Imperioso consignar que o disposto no artigo 49 do CODECON prevê de forma clara que o consumidor ao adquirir produto ou serviço por um desses meios e se arrepender no período de reflexão de 7 (sete) dias, pode desistir do negócio sem qualquer ônus, e com direito à restituição dos valores eventualmente despendidos, atualizados monetariamente. O direito de arrependimento só pode ser invocado quando a aquisição de bens e serviços for concretizada fora do estabelecimento comercial.
Isto posto, o consumidor possui o chamado direito de reflexão a respeito da aquisição de bens ou serviços fora do estabelecimento comercial, no caso de compras por telefone, por exemplo como nas compras virtuais. Assim, as novas concepções de contração na forma eletrônica foram reguladas de forma mais específica pelo Decreto nº 7.962/2013, determinou que o fornecedor especifique as condições para o consumidor exercer seu direito de arrependimento. Enfim, toda a sistemática de proteção aos consumidores a respeito do direito ao arrependimento conforme estabelecido no CODECON e o Decreto nº 7.962/2013.
REFERÊNCIAS
ALMEIDA, João Batista de. A proteção jurídica do consumidor. São Paulo: Saraiva, 2006.
BRASIL, Vade Mecum Saraiva. Constituição Federal de 1988. 10. ed. São Paulo: Saraiva, 2011.
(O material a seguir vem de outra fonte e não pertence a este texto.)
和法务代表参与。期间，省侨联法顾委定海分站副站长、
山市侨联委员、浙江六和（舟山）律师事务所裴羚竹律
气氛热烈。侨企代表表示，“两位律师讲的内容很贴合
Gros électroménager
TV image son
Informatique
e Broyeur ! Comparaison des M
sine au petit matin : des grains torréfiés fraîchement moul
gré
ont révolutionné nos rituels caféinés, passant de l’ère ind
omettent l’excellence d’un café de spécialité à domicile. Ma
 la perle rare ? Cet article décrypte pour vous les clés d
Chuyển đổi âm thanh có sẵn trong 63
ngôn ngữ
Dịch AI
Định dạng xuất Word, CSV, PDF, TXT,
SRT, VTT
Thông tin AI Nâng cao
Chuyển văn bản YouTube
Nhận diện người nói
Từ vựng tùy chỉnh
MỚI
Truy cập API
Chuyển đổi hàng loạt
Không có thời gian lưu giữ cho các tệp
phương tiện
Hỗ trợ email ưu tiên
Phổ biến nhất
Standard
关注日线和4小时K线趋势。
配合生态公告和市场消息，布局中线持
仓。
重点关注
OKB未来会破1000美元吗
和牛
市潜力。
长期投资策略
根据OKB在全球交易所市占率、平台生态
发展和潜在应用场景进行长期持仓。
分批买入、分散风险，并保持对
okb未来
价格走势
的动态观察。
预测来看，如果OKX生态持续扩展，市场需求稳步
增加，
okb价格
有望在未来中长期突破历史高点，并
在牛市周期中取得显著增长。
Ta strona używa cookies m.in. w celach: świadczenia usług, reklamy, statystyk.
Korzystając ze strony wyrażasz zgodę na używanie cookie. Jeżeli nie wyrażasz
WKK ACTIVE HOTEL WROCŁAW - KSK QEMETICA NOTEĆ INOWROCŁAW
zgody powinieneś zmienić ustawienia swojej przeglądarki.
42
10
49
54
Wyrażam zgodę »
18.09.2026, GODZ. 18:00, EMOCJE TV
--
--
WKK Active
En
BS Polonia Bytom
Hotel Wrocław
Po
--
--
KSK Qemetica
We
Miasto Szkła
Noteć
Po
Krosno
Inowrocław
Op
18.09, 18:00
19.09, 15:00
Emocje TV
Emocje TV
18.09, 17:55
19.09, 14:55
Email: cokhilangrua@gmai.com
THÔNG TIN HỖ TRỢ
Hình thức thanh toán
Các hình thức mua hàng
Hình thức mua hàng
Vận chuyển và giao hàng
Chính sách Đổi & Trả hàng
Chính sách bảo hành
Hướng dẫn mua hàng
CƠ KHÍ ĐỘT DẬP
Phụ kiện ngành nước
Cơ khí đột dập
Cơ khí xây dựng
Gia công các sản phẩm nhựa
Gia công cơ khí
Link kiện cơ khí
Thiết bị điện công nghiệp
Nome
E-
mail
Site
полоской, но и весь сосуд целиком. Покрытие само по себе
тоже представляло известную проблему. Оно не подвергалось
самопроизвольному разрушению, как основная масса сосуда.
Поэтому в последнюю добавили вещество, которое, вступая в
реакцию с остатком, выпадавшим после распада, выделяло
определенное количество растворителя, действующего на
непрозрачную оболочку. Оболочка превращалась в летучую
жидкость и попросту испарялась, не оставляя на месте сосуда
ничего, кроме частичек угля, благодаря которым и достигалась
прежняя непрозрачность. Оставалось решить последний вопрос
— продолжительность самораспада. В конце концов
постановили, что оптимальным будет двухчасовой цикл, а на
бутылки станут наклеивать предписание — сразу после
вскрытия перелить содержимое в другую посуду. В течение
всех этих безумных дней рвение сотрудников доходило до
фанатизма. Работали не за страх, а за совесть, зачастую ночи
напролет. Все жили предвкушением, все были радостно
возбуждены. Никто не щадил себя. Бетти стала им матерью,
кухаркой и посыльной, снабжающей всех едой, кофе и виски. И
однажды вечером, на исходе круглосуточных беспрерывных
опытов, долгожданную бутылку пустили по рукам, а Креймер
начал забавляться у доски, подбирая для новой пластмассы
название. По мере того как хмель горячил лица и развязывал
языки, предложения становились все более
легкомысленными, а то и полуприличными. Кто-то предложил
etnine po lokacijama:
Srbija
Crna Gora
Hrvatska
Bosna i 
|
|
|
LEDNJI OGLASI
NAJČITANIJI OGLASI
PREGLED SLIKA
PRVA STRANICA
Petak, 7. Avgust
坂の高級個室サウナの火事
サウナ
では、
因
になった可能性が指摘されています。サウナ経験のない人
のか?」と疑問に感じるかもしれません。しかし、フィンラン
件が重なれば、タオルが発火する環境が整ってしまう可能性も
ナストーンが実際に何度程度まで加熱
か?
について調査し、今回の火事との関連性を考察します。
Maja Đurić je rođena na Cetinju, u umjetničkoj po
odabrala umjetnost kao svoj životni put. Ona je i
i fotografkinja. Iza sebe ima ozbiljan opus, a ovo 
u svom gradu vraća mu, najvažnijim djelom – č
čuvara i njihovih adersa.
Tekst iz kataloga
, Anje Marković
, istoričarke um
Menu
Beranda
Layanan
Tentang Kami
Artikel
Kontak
_______, Vade Mecum Saraiva. Lei nº 8.078, de 11 de setembro de 1990. Dispõe sobre a proteção do consumidor e dá outras providências. 10. ed. São Paulo: Saraiva, 2011.
_______, Decreto nº 7.962, de 15 de março de 2013. Regulamenta a Lei no 8.078, de 11 de setembro de 1990, para dispor sobre a contratação no comércio eletrônico. Disponível em:<http://www.planalto.gov.br/ccivil_03/_ato2011-2014/2013/decreto/d7962.htm>. Mar. 2017.
_______, Superior Tribunal de Justiça. REsp 1.340.604-RJ, Rel. Min. Mauro Campbell Marques, julgado em 15/8/2013.
TARTUCE, Flávio; NEVES, Daniel Amorim Assumpção. Manual de direito do consumidor : direito material e processual, 3. ed., Rio de Janeiro: Forense: São Paulo: MÉTODO, 2014.
MARQUES, Claudia Lima; BENJAMIN, Antonio Herman de Vasconcellos; BESSA, Leonardo Roscoe. Manual de Direito do Consumidor. 1. ed. São Paulo: Revista dos Tribunais, 2008.
GRINOVER, Ada Pellegrini et al. Código Brasileiro de Defesa do Consumidor comentado pelos autores do Anteprojeto. 9. ed., Rio de Janeiro: Forense Universitária, 2007.
NUNES, Luiz Antônio Rizzatto. Curso de Direito do Consumidor, 2. ed. São Paulo: Saraiva, 2012.
NUNEZ, Luiz Antônio Rizzato. Comentário ao código de defesa do consumidor. 2. ed. São Paulo: Saraiva, 2005.